About this task:
Repeat the entries from the beginning through the line containing "television screens with", changing "low-fee" to "low-cost" and keeping everything else the same.
= = =
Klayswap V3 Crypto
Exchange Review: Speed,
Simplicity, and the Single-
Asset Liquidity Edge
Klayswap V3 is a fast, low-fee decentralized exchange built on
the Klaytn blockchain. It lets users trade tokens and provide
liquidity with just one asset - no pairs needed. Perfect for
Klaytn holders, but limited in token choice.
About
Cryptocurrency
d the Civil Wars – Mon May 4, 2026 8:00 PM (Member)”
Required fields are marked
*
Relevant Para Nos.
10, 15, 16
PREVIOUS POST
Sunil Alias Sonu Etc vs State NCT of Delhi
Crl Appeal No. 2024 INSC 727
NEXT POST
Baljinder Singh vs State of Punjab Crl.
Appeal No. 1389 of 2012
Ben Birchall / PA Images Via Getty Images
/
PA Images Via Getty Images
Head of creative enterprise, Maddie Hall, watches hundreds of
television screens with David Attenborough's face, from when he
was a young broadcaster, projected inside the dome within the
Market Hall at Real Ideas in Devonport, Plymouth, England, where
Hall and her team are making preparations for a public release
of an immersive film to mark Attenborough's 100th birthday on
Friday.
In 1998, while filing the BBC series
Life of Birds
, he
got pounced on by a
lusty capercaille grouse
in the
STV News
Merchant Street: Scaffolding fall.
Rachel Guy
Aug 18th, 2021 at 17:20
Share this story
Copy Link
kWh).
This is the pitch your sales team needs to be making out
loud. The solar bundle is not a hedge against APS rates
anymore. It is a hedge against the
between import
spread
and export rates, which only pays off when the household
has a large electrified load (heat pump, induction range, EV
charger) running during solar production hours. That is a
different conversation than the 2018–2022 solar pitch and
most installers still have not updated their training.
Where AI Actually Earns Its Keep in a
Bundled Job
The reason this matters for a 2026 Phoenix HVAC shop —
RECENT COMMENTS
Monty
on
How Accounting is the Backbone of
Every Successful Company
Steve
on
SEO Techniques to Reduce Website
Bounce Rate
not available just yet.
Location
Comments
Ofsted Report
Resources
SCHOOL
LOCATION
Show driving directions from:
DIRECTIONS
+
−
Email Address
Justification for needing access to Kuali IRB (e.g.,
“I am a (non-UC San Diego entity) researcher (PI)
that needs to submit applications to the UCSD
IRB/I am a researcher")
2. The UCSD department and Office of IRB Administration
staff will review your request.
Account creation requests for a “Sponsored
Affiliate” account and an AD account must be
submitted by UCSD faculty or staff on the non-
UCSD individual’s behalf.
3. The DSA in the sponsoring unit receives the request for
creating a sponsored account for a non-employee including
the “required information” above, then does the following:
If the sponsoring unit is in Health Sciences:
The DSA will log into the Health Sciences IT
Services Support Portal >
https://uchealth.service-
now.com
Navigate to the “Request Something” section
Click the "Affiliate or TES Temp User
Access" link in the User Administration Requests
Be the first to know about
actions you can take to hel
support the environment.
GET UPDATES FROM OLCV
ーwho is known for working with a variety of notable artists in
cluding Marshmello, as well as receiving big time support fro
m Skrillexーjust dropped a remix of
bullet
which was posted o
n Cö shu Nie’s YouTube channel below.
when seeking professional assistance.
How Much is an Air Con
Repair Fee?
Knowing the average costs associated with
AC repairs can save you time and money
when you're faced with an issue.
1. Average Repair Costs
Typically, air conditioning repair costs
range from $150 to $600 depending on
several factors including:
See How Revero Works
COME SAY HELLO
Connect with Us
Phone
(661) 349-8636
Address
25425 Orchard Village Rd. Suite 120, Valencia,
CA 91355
= = =
Expected answer:
Klayswap V3 Crypto
Exchange Review: Speed,
Simplicity, and the Single-
Asset Liquidity Edge
Klayswap V3 is a fast, low-cost decentralized exchange built on
the Klaytn blockchain. It lets users trade tokens and provide
liquidity with just one asset - no pairs needed. Perfect for
Klaytn holders, but limited in token choice.
About
Cryptocurrency
d the Civil Wars – Mon May 4, 2026 8:00 PM (Member)”
Required fields are marked
*
Relevant Para Nos.
10, 15, 16
PREVIOUS POST
Sunil Alias Sonu Etc vs State NCT of Delhi
Crl Appeal No. 2024 INSC 727
NEXT POST
Baljinder Singh vs State of Punjab Crl.
Appeal No. 1389 of 2012
Ben Birchall / PA Images Via Getty Images
/
PA Images Via Getty Images
Head of creative enterprise, Maddie Hall, watches hundreds of
television screens with David Attenborough's face, from when he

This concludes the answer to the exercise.